- [Stated problem 1]
Reproduce the passage in the catalogue entry on the Drouais self-portrait, starting with "(1763 Paris –" and going on through "21, p. 59-60.".
- [Stated problem 2]
In the catalogue entry on the Drouais self-portrait, which building housed the French Academy in Rome?
- [Stated problem 3]
Extend the catalogue entry on the Drouais self-portrait past its last sentence.

- [Selected extract]
(1763 Paris – Rome 1788)
Self-portrait
Oil on canvas, unfinished
60,5 x 49,5 cm
Painted in Rome, 1787-1788
HISTORY:
Painted in Rome in late 1787 or early 1788; Madame François-Hubert Drouais, née Anne Françoise Doré (1732–1809), the artist’s mother; inherited from her sister by Marie-Jeanne Doré; inherited or acquired by one of her cousins, the sculptor Achille Valois (1785–1862); Valois family until around 1975; Heim Gallery, London; Madrid, private collection;
LITERATURE:
Juan J. Luna, « Un autoreretrato de Jean-Germain Drouais en Madrid », Archivo Espanol de Arte, t. LII, no 206, April-June 1979, p. 195-197, repr.
EXHIBITION:
Jean-Germain Drouais 1763-1788, Rennes, musée des Beaux-Arts, 7 June – 9 September 1985, P. Ramade (dir.), no 21, p. 59-60.
Rome, 1788. In the heart of the city, on the Corso, stood the French Academy, which for some fifty years had been housed in the imposing Palazzo Mancini, where each year the winners of the prestigious Prix de Rome took up residence for a period of four years. At the end of 1784 Jean-Germain Drouais arrived there, a brilliant and promising young painter from a wealthy family of renowned portraitists. He had been trained in the finest studios (Brenet, David), and his Prix de Rome had made a lasting impression: at the age of twenty, Drouais was carried in triumph by his fellow students. This victory of David’s favourite pupil was also the triumph of a circle that championed an art inspired by the ideals of classical antiquity. The master decided to undertake the journey to Rome with Drouais. It was there that David intended to paint the great picture he had in mind, The Oath of the Horatii (Louvre), destined to become the masterpiece awaited by an entire generation. Drouais contributed to the execution of the large canvas. Above all, however, he discovered Rome and immersed himself in its ancient and modern masterpieces, drawing tirelessly, to the point of exhaustion, in order to assemble the documentary material for a lifetime of artistic creation (Album Drouais, musée de Rennes).

- [Stored rows]
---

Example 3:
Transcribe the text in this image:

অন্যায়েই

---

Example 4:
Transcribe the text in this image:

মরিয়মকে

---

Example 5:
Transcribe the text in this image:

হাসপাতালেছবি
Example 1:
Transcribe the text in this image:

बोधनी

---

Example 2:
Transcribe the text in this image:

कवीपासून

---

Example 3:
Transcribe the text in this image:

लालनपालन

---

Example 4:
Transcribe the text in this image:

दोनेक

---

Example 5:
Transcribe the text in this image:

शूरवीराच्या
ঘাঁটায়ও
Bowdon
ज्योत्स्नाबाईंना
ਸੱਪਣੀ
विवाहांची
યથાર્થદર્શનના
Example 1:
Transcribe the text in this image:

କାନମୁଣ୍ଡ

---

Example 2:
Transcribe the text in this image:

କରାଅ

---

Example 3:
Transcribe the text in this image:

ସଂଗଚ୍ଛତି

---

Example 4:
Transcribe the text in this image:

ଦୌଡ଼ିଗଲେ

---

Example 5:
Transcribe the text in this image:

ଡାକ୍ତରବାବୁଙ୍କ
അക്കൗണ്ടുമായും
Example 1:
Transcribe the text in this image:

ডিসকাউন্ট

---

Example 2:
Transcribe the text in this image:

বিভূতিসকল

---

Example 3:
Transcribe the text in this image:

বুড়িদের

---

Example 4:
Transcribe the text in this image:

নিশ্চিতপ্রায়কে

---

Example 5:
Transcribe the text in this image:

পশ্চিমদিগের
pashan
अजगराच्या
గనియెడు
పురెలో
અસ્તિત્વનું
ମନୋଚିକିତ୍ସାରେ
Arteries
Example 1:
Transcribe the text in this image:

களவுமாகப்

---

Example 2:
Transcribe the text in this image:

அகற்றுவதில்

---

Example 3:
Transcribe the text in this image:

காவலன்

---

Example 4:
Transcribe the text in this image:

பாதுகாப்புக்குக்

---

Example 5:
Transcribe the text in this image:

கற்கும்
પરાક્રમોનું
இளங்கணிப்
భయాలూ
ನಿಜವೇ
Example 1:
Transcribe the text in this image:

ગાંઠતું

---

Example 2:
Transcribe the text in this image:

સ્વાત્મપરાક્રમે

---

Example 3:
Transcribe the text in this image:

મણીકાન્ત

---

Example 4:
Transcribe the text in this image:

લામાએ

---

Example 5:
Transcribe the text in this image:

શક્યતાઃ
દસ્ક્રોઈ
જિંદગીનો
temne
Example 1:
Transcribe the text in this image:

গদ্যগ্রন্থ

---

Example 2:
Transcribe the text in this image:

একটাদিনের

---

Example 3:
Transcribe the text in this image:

- [Reply 1]
(1763 Paris – Rome 1788)
Self-portrait
Oil on canvas, unfinished
60,5 x 49,5 cm
Painted in Rome, 1787-1788
HISTORY:
Painted in Rome in late 1787 or early 1788; Madame François-Hubert Drouais, née Anne Françoise Doré (1732–1809), the artist’s mother; inherited from her sister by Marie-Jeanne Doré; inherited or acquired by one of her cousins, the sculptor Achille Valois (1785–1862); Valois family until around 1975; Heim Gallery, London; Madrid, private collection;
LITERATURE:
Juan J. Luna, « Un autoreretrato de Jean-Germain Drouais en Madrid », Archivo Espanol de Arte, t. LII, no 206, April-June 1979, p. 195-197, repr.
EXHIBITION:
Jean-Germain Drouais 1763-1788, Rennes, musée des Beaux-Arts, 7 June – 9 September 1985, P. Ramade (dir.), no 21, p. 59-60.

- [Reply 2]
The imposing Palazzo Mancini, on the Corso.

- [Reply 3]
Perpetually dissatisfied and reputedly reserved, the young pensionnaire threw himself into an ever-growing number of projects whose execution became an obsession. Four major paintings, two of them unfinished, mark the high points of the oeuvre of an artist whose career resembles that of a meteor: The Dying Athlete (Louvre), Marius at Minturnae (ibid.), Philoctetes (Musée de Chartres), and Caius Gracchus. This last composition, now lost, begun on an immense canvas (3.57 × 5.20 m) and known through an engraving and drawn studies, was abruptly interrupted by Drouais’s death (13 February 1788), when he fell victim to smallpox. The legend of a genius cut down in the prime of youth was set in motion. He was celebrated in poems (Girodet), his name was inscribed in the decoration of the new rooms of the Louvre, and the museum itself purchased Marius at Minturnae from his family in 1816 in order to exhibit it continuously.
At the death of the prodigious painter, the works that remained in his studio were returned to his mother: a few canvases left in an unfinished state and a whole group of drawings. Among these canvases were two portraits: that of his closest friend at the Palazzo Mancini, the architect Auguste de Saint-Hubert, winner of the Grand Prix for Architecture in 1784, who had arrived in Rome at the same time as Drouais (fig. 1, J.-G. Drouais, Portrait of the architect Auguste de Saint-Hubert, U.S.A., private coll.). The second portrait is our self-portrait. Both were still in the state of unfinished sketches at the time of Drouais’ death. The practice of reciprocal portraits and self-portraits was very common among the pensionnaires of the Academy. In our case, Saint-Hubert was not only a close friend of Drouais but also assisted him, as an architect, in resolving questions of perspective; thus it was Saint-Hubert who set up the architectural elements in the great composition on which Drouais was working at the time of his death, Caius Gracchus (unfinished and now lost).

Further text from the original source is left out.